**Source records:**

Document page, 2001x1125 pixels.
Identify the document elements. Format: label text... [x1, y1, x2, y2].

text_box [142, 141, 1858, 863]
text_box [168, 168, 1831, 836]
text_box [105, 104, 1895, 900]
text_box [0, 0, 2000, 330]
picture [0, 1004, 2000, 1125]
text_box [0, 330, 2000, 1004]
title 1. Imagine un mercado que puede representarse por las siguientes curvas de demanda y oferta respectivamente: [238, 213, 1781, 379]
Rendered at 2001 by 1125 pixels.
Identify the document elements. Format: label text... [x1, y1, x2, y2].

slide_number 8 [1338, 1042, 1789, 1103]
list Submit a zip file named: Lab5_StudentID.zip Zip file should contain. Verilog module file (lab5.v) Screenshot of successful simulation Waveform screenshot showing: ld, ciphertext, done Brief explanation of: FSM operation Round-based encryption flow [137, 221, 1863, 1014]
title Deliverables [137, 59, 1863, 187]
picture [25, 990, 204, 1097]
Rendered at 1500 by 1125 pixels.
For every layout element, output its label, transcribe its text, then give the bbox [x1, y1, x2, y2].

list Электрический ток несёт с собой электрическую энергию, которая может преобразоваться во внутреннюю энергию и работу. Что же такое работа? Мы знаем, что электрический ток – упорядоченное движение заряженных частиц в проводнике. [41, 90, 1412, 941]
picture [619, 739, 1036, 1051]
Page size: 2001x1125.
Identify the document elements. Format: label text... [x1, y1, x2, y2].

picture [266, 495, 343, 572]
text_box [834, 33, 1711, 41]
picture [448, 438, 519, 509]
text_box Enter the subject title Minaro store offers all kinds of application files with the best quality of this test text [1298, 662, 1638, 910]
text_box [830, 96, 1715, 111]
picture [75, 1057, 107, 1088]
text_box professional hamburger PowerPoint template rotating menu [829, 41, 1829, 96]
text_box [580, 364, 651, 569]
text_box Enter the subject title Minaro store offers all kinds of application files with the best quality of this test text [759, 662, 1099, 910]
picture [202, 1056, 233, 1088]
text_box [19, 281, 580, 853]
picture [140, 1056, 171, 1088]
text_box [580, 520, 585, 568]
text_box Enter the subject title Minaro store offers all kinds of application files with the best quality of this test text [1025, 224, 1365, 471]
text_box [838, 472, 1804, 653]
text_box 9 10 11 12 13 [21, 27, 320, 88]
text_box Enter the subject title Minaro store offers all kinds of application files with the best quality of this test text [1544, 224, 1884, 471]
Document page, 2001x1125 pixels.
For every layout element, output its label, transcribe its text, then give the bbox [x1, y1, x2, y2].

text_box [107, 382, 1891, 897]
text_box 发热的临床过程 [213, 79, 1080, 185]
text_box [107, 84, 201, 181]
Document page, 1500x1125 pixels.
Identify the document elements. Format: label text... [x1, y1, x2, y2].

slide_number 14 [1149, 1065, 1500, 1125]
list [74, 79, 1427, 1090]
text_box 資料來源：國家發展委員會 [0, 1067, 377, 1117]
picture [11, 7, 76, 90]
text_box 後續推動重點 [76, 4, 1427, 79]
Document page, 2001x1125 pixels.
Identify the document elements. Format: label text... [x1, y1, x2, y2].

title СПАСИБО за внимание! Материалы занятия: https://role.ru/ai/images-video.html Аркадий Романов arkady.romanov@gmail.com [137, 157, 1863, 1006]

**TASK PROMPT:** Which lines in the records above contain the string "Rendered"? Copy each one.

**FINAL ANSWER:**
Rendered at 2001 by 1125 pixels.
Rendered at 1500 by 1125 pixels.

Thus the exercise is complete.